That's so ridiculous.

***


Coba pikir deh, kita semua yang hidup di era digital sekarang seolah secara langsung  diarahkan (ter-direct) ke pusat perhatian yang sama, dan biasanya cenderung menjadi terlalu santai karena terbawa efek ‘kemasannya’ yang dianggap begitu tidak bermasalah. Pola pikir seperti inilah yang sebenarnya jadi persoalan terbesar dalam tulisan ini. Hidup di era yang semakin canggih seharusnya bisa membuat kita lebih berpikiran cerdas dan terbuka dalam melihat segala hal meski ‘dikemas’ sedemikian bagusnya, dan bukan malah asal enjoy untuk menikmatinya.

Padahal, yang seperti ini benar-benar punya efek buruk bagi respon kesadaran dan kepekaan kita sebagai manusia yang menjalani kehidupan di dunia ini. Bahkan, kita juga bisa terancam terus-menerus termanipulasi oleh doktrin kenyamanan yang dibuat para elit penguasa sistem dunia ini supaya tetap berada di dalam pola pikir pasif. Nggak cuma itu, menurut Noam Chomsky di dalam bukunya yang berjudul How The World Works, manipulasi kenyamanan ini sangat efektif untuk melakukan propaganda dan indoktrinasi yang nantinya akan mencabut kesadaran orang-orang atas dasar hak dan sejarah hidup mereka sendiri.

Nah, selain itu juga, menurut Chomsky sistem propaganda ini bukan hanya tentang isu-isu yang ‘dikemas’ dalam berita, tetapi juga sistem ini dipresentasikan dalam bentuk hiburan di media –dan sosial media tentunya. Dan ternyata, hiburan ini ditampilkan dengan tujuan untuk mengalihkan para penonton atau pengonsumsinya dari kenyataan, dan membuat mereka lebih bodoh, acuh dan apatis. Intinya, kita sebagai orang era milenial, bisa terus-menerus terancam ditipu sama hal-hal yang selalu ‘dikemas’ dengan penuh kenyamanan ini kalau masih belum sadar dan belum mulai membuka pikiran lebih luas lagi.

Nah, sekarang paham kan kenapa harus lebih concern, sadar dan peka terhadap hal-hal di era milenial yang ‘dikemas bagus’ ini?

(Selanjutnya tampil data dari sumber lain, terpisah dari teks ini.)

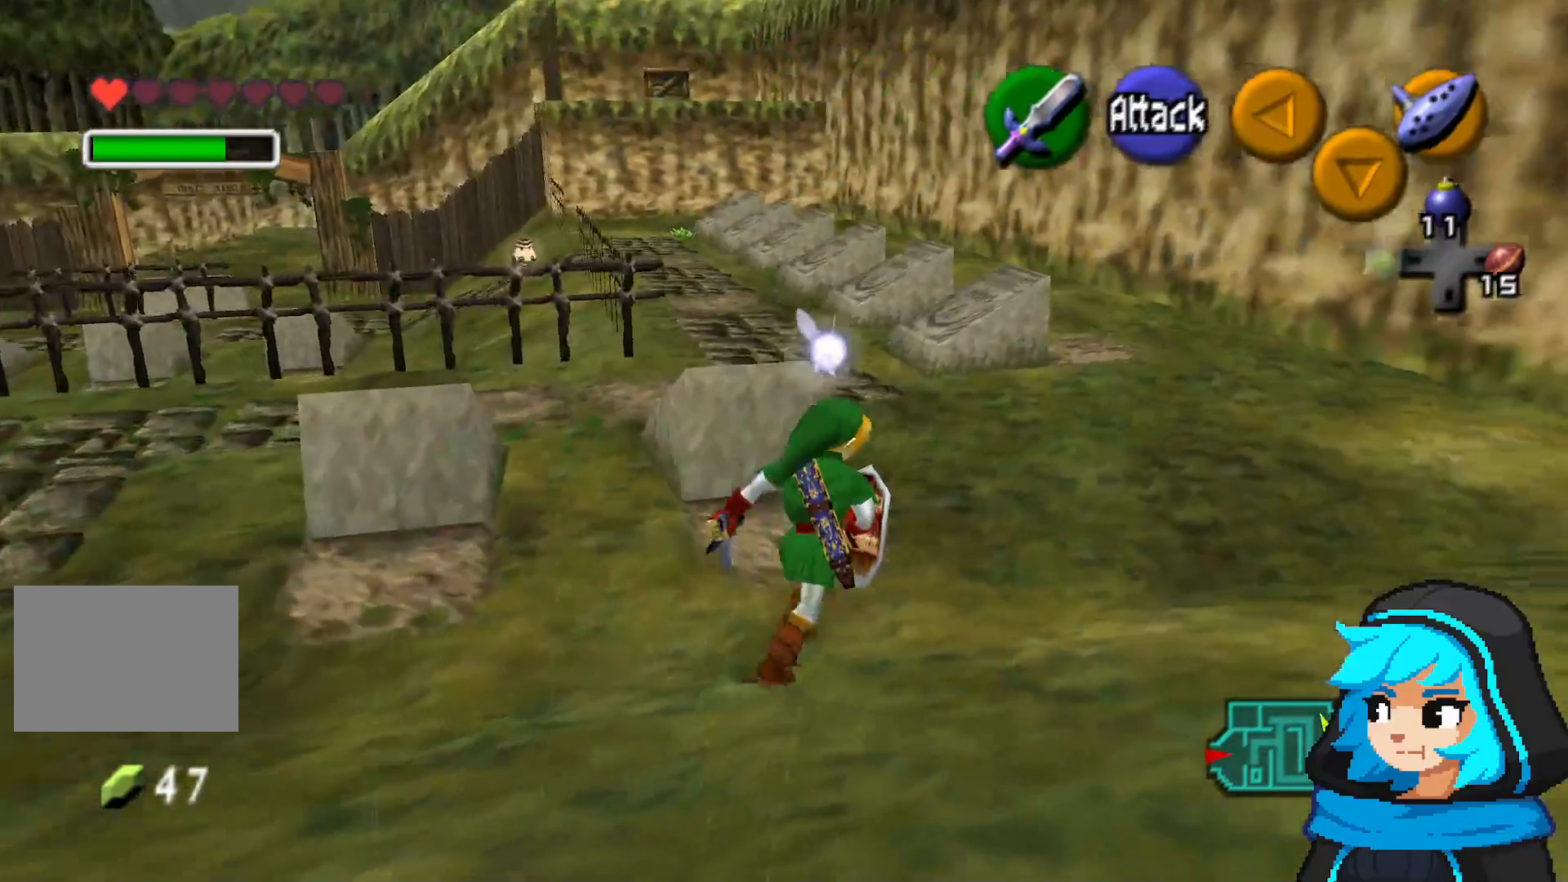
{"dt_ms": 1000, "buttons": [], "left_stick": "center"}
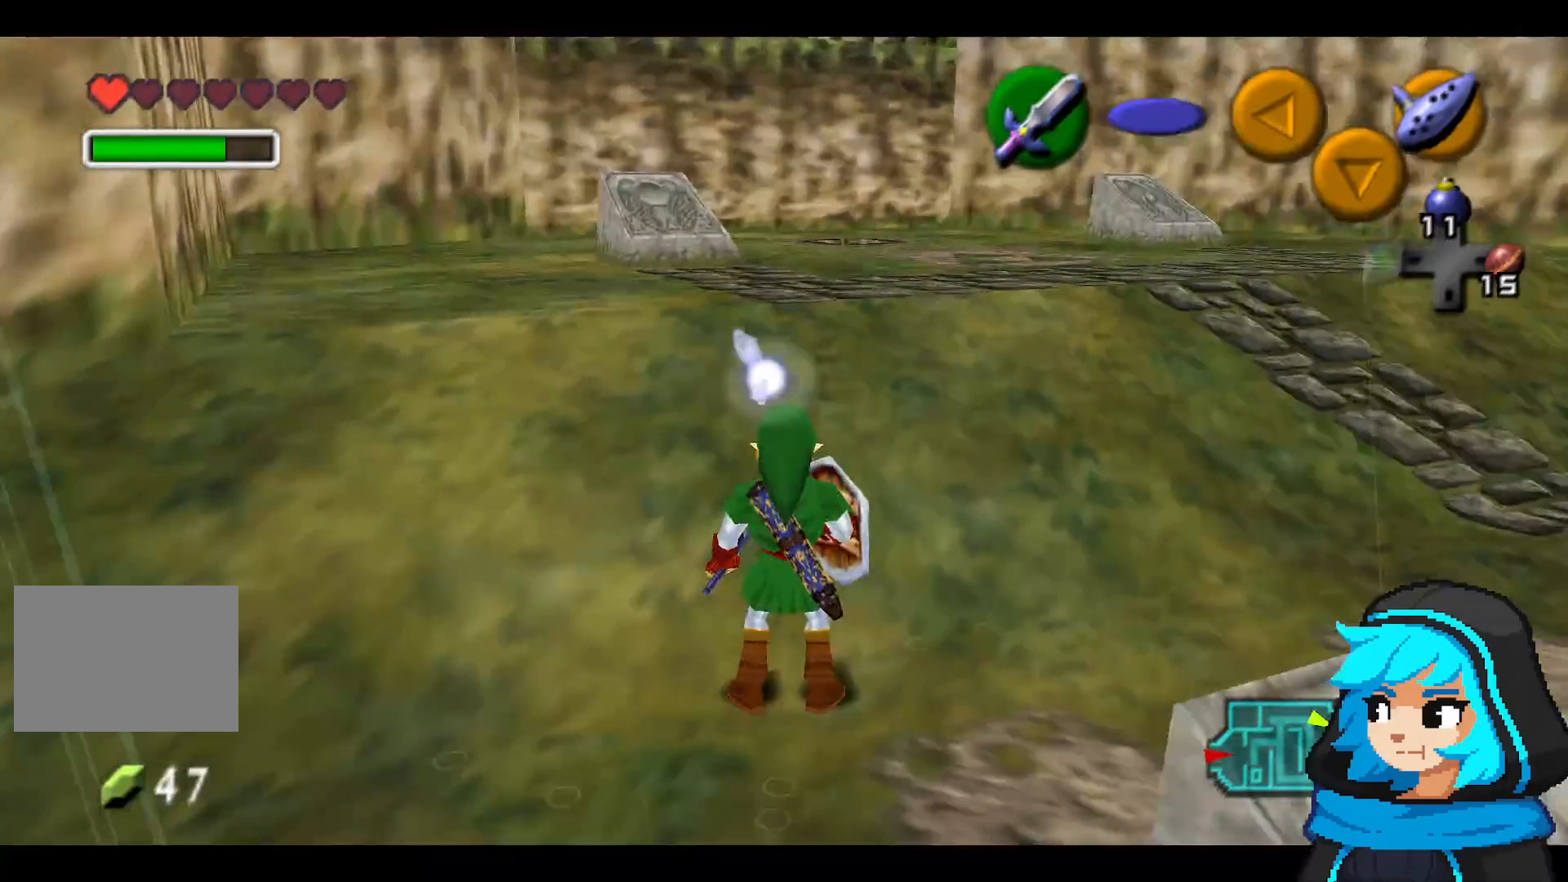
{"dt_ms": 500, "buttons": [], "left_stick": "left", "events": [[450, "left_stick", "left"]]}
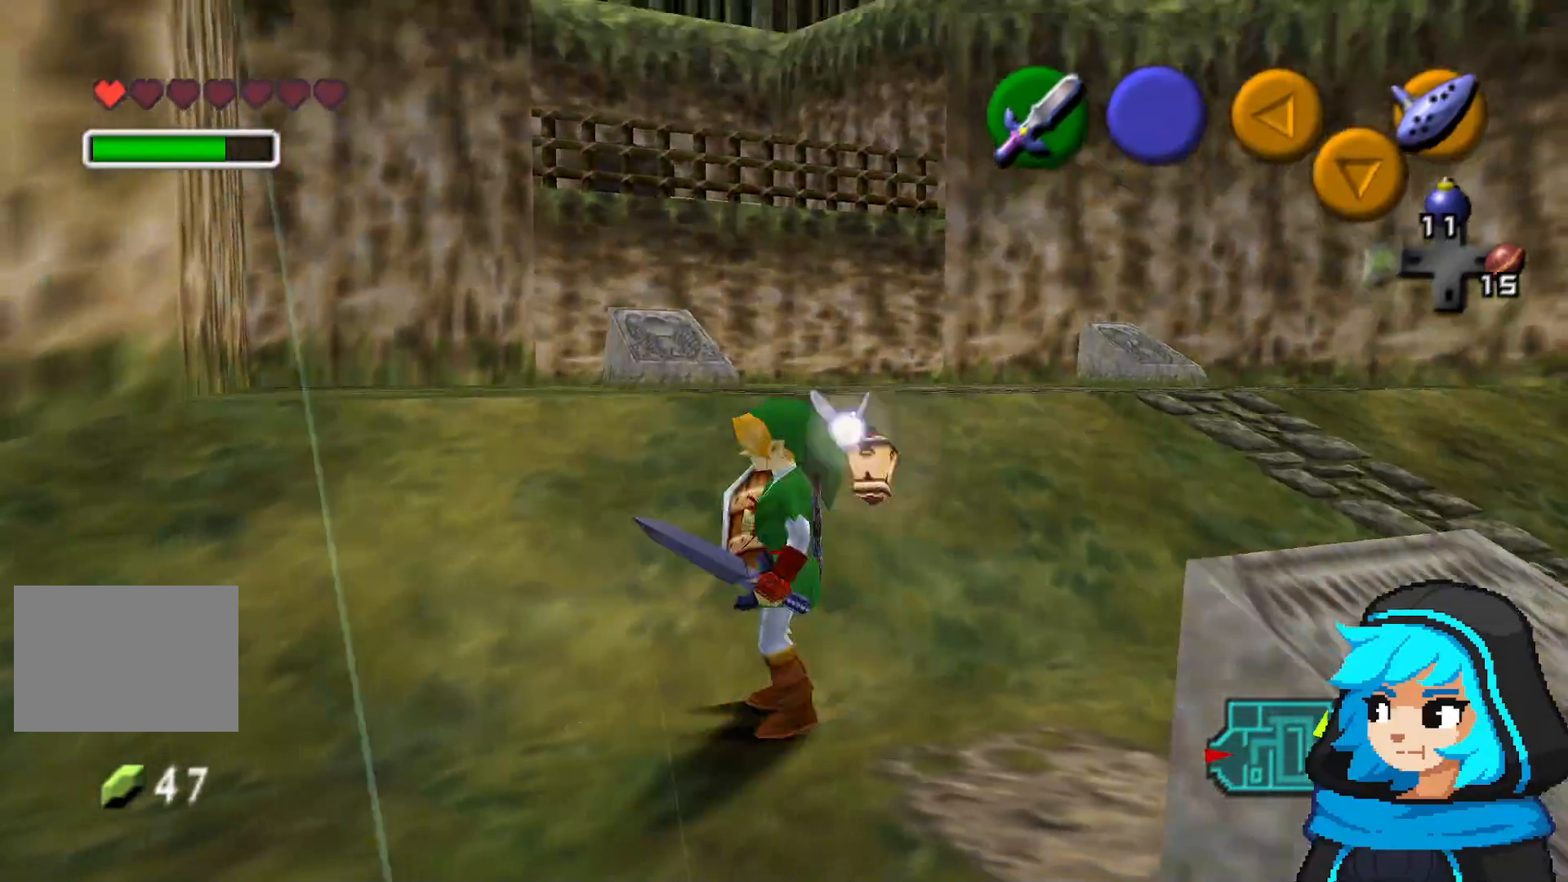
{"dt_ms": 500, "buttons": [], "left_stick": "down", "events": [[100, "left_stick", "down-left"], [300, "left_stick", "down"]]}
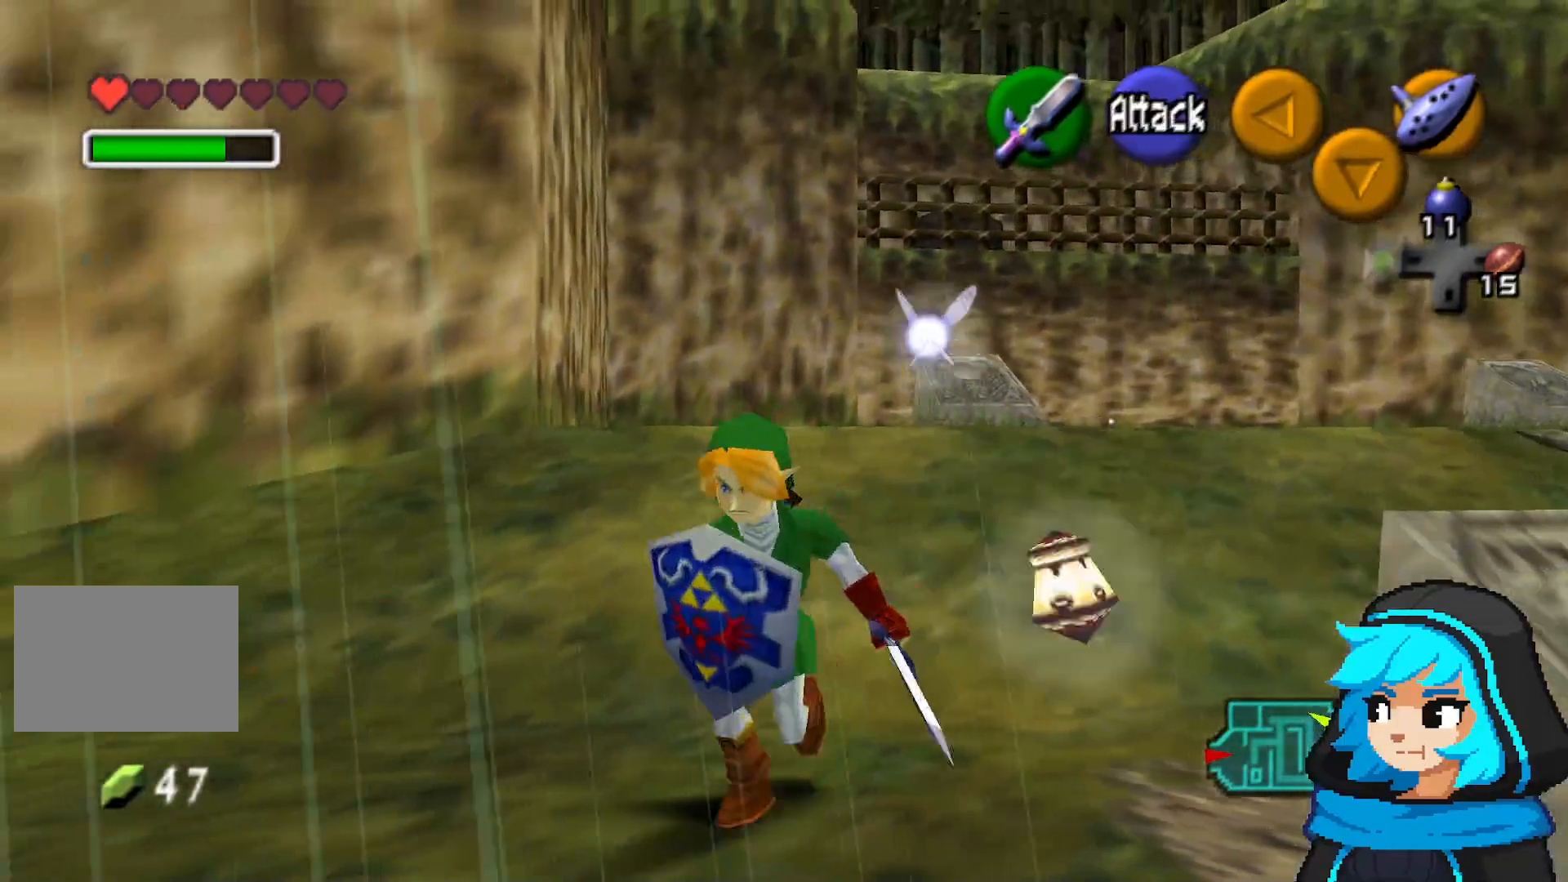
{"dt_ms": 500, "buttons": [], "left_stick": "down-right"}
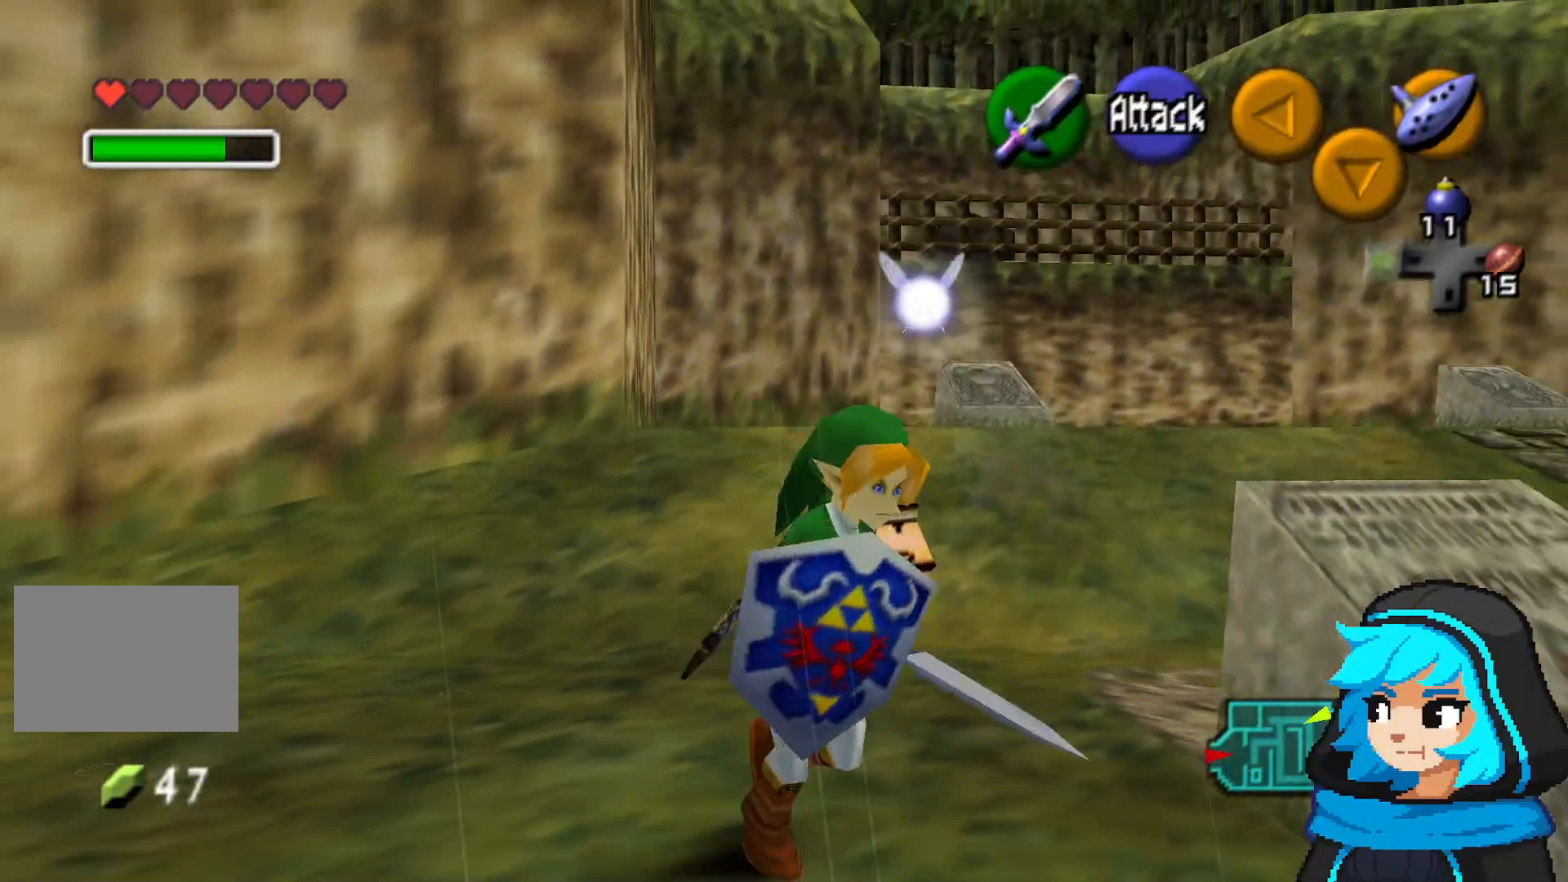
{"dt_ms": 500, "buttons": [], "left_stick": "center", "events": [[300, "left_stick", "right"], [500, "left_stick", "center"]]}
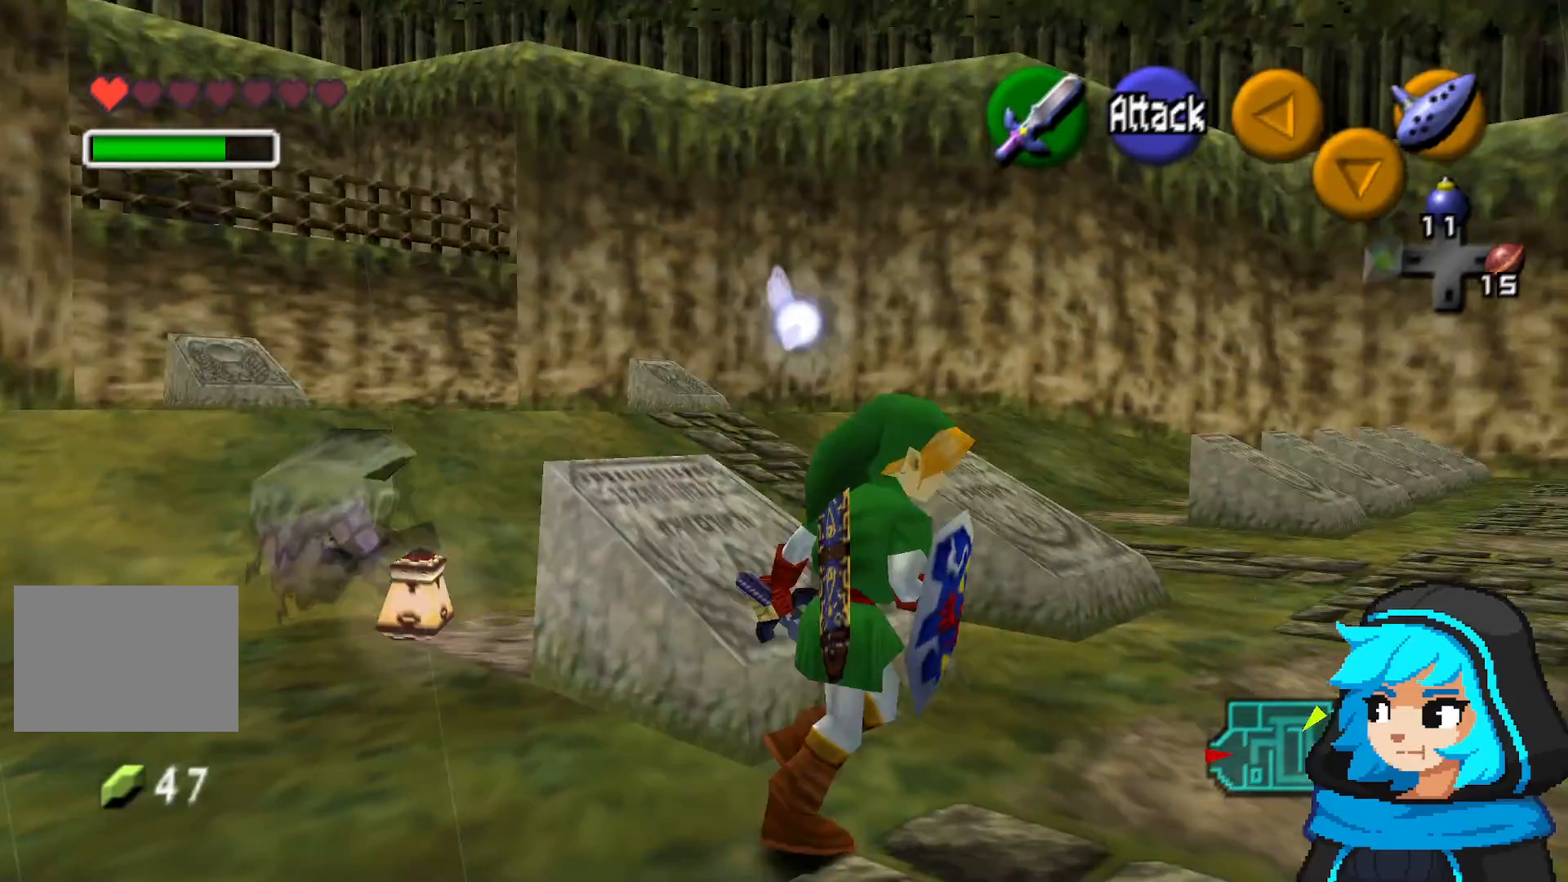
{"dt_ms": 1000, "buttons": [], "left_stick": "center"}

Sebenarnya, pepatah dari barat yang berbunyi “don’t judge a book by it’s cover” sekarang sudah menjadi dalih mainstream yang diketahui banyak orang. Dan kalimat metafora ini memang sedikit menunjukkan maksud yang ‘benar’ untuk beberapa persoalan, yang salah satunya adalah hal yang sering ‘dikemas bagus’ di era milenial. Arti atau maksud dari “don’t judge a book by it’s cover” ini sendiri adalah “janganlah menilai sesuatu hanya dengan melihat penampilan luar semata”. Itu berarti, pepatah ini mengarahkan kepada setiap orang untuk tidak mudah terjebak dengan ‘kemasan luar’ yang memanipulasi.

Jadi seharusnya setiap orang sudah paham dengan problematika ini.


“Terus, cara kita untuk paham dan sadar akan hal itu gimana dong?”

Jawabannya cuma satu, mulailah belajar untuk berpikiran terbuka supaya paham. Karena hanya dengan berpikiran terbukalah segala sesuatunya bisa disikapi dengan jelas. Apalagi, era sekarang adalah era di mana segala sesuatunya butuh kejelasan yang super jelas. Nah, kalau semakin banyak kita berpikiran terbuka, maka semakin besar juga kemungkinan kita mendapat kenyataan yang jelas. Malah nggak cuma itu, keterbukaan pikiran juga membuat kita memiliki cara berpikir yang matang dan baik. So, pastinya hal ini akan berdampak positif bagi kehidupan kita.

Kalau kembali menyoal hal yang ‘dikemas’ bagus, sebenarnya di sini gua bukan mau menggiring opini, karena gua hanya ingin membuat orang di era milenial (khususnya di Indonesia) paham dan sadar kalau segala kenyamanan yang kita dapatkan sekarang nggak sampai memanipulasi cara berpikir kita. Memang, nggak semua hal di era milenial mempunyai maksud yang gua jabarkan di tulisan ini. Tapi berdasarkan data plus fakta yang sempat gua jelaskan, situasinya lebih banyak yang merepresentasikan semua itu.

Yang jelas, sebagai manusia modern yang hidup di era digital, seharusnya setiap individu bisa mempunyai pola berpikir yang lebih luwes. Pola pikir yang dimiliki juga seharusnya dapat melahirkan pemahaman yang rasional. Sama halnya seperti kesan spesial yang gua dapatkan ketika masih duduk di Sekolah Dasar, sebuah pemahaman rasional harus menjadi poin utama dalam menyikapi apapun agar kita nggak menjadi orang yang terlihat bodoh karena nggak tau apa-apa. Bahkan faktanya, pemahaman rasional itu sendiri lahir dari keterbukaan pikiran.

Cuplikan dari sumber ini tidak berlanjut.